The scope of this paper is to first present a regional overview of the Carlin Trend, followed by summary descriptions of some of the more recent discoveries of deep, predominantly refractory gold deposits. As part of a concluding discussion, a spectrum of Carlin Trend deposits are categorized on a quaternary diagram to illustrate the I relative influence of structural and stratigraphic controls on each deposit.
The Carlin Trend is a 60 kilometer long north-northwest trending alignment of gold deposits located in northeastern Nevada, within the larger Great Basin physiographic province of the western United States (Figs. 1, 2). Gold deposits are hosted in a variable stratigraphic package of Ordovician through lower, Mississippian rocks. Within specific deposits, gold mineralization hosted in Cretaceous and Tertiary dike swarms and the Jurassic-Cretaceous Goldstrike granodiorite stock constitutes up to 15% of the mineralized material.
Regional Tectonic Development Regional stratigraphic and isotopic data indicate that northeastern Nevada was situated along a stable paleo-continental margin during much of the Cambrian through Early Mississippian (Stewart,1980).

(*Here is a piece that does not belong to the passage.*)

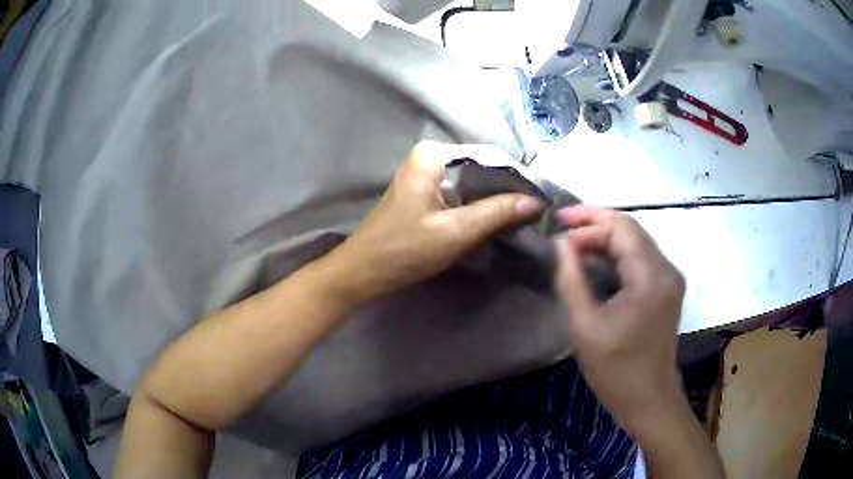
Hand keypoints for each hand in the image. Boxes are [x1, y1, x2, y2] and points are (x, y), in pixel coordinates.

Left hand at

During this period, a westward-thickening, prism-shaped package of sediments were deposited from the outer margins of the paleo-continental shelf into an oceanic basin. Within this depositional environment, sedimentary facies graded from western eugeoclina1, to eastern miogeoclinal sequences.

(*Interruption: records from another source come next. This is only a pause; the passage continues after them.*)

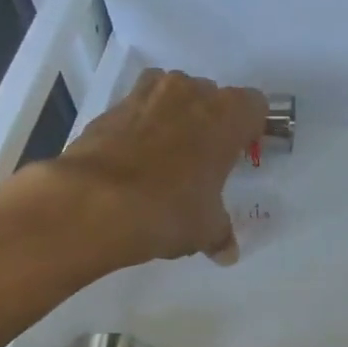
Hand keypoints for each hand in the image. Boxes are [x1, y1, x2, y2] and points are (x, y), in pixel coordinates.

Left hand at [16, 69, 266, 267]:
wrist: (93, 203)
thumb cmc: (169, 209)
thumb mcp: (205, 229)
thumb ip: (221, 234)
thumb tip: (227, 254)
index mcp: (226, 115)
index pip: (254, 105)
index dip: (249, 128)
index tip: (239, 152)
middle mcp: (190, 92)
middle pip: (211, 96)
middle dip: (210, 121)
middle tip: (203, 159)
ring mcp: (147, 95)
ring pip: (172, 94)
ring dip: (173, 115)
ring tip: (166, 154)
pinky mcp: (111, 107)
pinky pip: (137, 108)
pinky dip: (139, 126)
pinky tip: (134, 159)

During Late Devonian through Middle Mississippian time, eastward-directed compressional tectonism associated with the Antler orogeny resulted in regional scale folding and imbricate thrusting of the western eugeoclinal assemblage of predominantly siliciclastic rocks, over the eastern autochthonous assemblage of silty carbonate rocks (Roberts et al., 1958). The resultant accretionary mass formed the emergent Antler highlands which shed an eastward directed overlap assemblage of clastic rocks during Middle Mississippian to Early Pennsylvanian (Smith and Kettner,1975).
Late Paleozoic tectonism during Early to Middle Pennsylvanian time (Humboldt orogeny) was followed by deposition of shelf carbonate sequences during the Late Pennsylvanian and Permian (Smith and Kettner,1975; Kettner, 1977).